We can extract information from a text file using grep. Example, we can extract lines of log file containing patterns like GET /checkout/* where status code is 500.

grep -E -e 'GET /checkout/.* HTTP/1\.(0|1)" 500' some-log-file.log

Depending on the Apache log format, above will extract lines whose request is /checkout/* and status code is 500 where it may support HTTP/1.0 or HTTP/1.1. However, that would extract the whole line. To only extract the matching pattern, use the -o option.

grep -o -E -e 'GET /checkout/.* HTTP/1\.(0|1)" 500' some-log-file.log

And to save the matching patterns to a file, simply redirect the output to file.

grep -E -e 'GET /checkout/.* HTTP/1\.(0|1)" 500' some-log-file.log > checkout-errors.txt

Using cat

cat is usually used to output contents of a file.
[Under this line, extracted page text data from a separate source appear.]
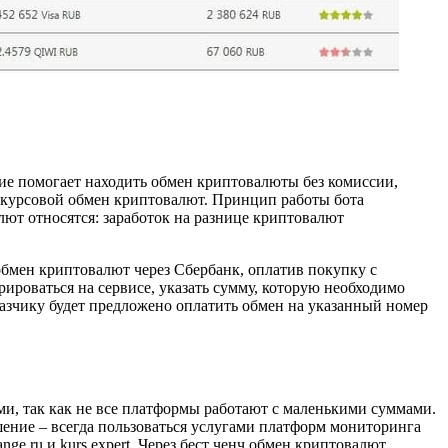
ие помогает находить обмен криптовалюты без комиссии,
 курсовой обмен криптовалют. Принцип работы бота
лют относятся: заработок на разнице криптовалют
обмен криптовалют через Сбербанк, оплатив покупку с
рироваться на сервисе, указать сумму, которую необходимо
азчику будет предложено оплатить обмен на указанный номер
ми, так как не все платформы работают с маленькими суммами.
шение – всегда пользоваться услугами платформ мониторинга
e.ru и kurs.expert. Через бест ченч обмен криптовалют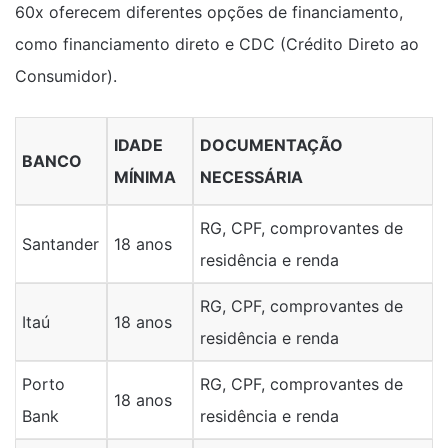
60x oferecem diferentes opções de financiamento,
como financiamento direto e CDC (Crédito Direto ao
Consumidor).
IDADE
DOCUMENTAÇÃO
BANCO
MÍNIMA
NECESSÁRIA
RG, CPF, comprovantes de
Santander
18 anos
residência e renda
RG, CPF, comprovantes de
Itaú
18 anos
residência e renda
Porto
RG, CPF, comprovantes de
18 anos
Bank
residência e renda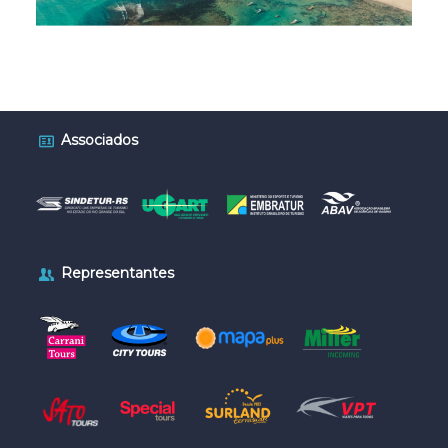
Associados
Representantes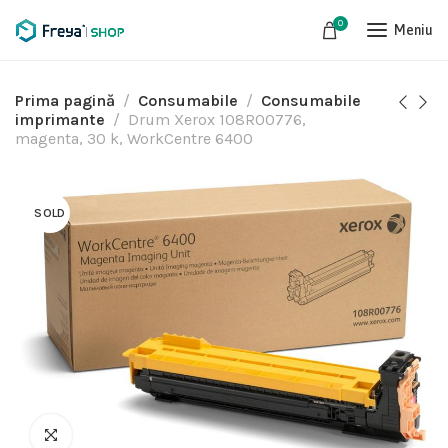
0
Meniu
Prima pagină
Consumabile
Consumabile
imprimante
Drum Xerox 108R00776,
magenta, 30 k, WorkCentre 6400
SOLD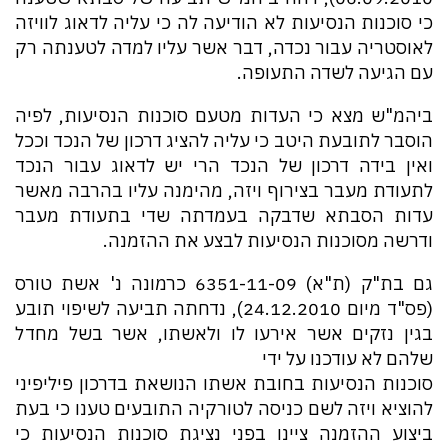
כי סוכנות הנסיעות לא הודיעה לה כי עליה לדאוג לוויזה
לאוסטריה עבור נכדה, דבר אשר עליו למדה לטענתה רק
עם הגיעה לשדה התעופה.
ביהמ"ש מצא כי העדות מטעם סוכנות הנסיעות, לפיה
הוסבר לתובעת היטב כי עליה להציג דרכון של הנכד וככל
ואין בידה דרכון של הנכד הרי יש לדאוג עבור הנכד
לתעודת מעבר בצירוף ויזה, מהימנה עליו בהרבה מאשר
עדות הסבתא שדבקה בעמדתה שדי בתעודת מעבר
ודרשה מסוכנות הנסיעות לבצע את ההזמנה.
גם בת"ק (ת"א) 6351-11-09 כרמונה נ' אשת טורס
(פס"ד מיום 24.12.2010), נדחתה תביעה לשיפוי תובע
בגין נזקים אשר אירעו לו ולאשתו, אשר בשל מחדל
שלהם לא עודכנו על ידי
סוכנות הנסיעות בחובת אשתו הנושאת בדרכון פיליפיני
להוציא ויזה לשם כניסה לטורקיה התובעים טענו כי בעת
ביצוע ההזמנה ציינו בפני נציגת סוכנות הנסיעות כי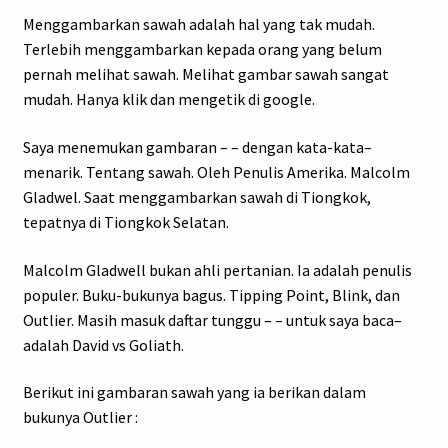
Menggambarkan sawah adalah hal yang tak mudah.
Terlebih menggambarkan kepada orang yang belum
pernah melihat sawah. Melihat gambar sawah sangat
mudah. Hanya klik dan mengetik di google.
Saya menemukan gambaran – – dengan kata-kata–
menarik. Tentang sawah. Oleh Penulis Amerika. Malcolm
Gladwel. Saat menggambarkan sawah di Tiongkok,
tepatnya di Tiongkok Selatan.
Malcolm Gladwell bukan ahli pertanian. Ia adalah penulis
populer. Buku-bukunya bagus. Tipping Point, Blink, dan
Outlier. Masih masuk daftar tunggu – – untuk saya baca–
adalah David vs Goliath.
Berikut ini gambaran sawah yang ia berikan dalam
bukunya Outlier :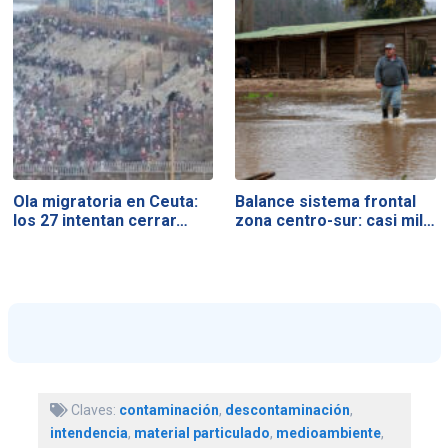
Ola migratoria en Ceuta:
Balance sistema frontal
los 27 intentan cerrar…
zona centro-sur: casi mil…
Claves:
contaminación
,
descontaminación
,
intendencia
,
material particulado
,
medioambiente
,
This is a small but very useful Linux utility. For example, we can combine multiple log files (uncompressed) into a single log file.

cat /path/to/log-files/*.log > /combined/log-file.log

Compressed counterpart

grep and cat have their compressed file counterpart. For grep, there’s zgrep .

zgrep -E -e 'GET /checkout/.* HTTP/1\.(0|1)" 500' some-log-file.gz > checkout-errors.txt

For cat , there’s zcat .

zcat /path/to/log-files/*.gz > /combined/log-file.log

I’ve done so many combination last week that I don’t remember them all and not able to include in this post. Happy log parsing.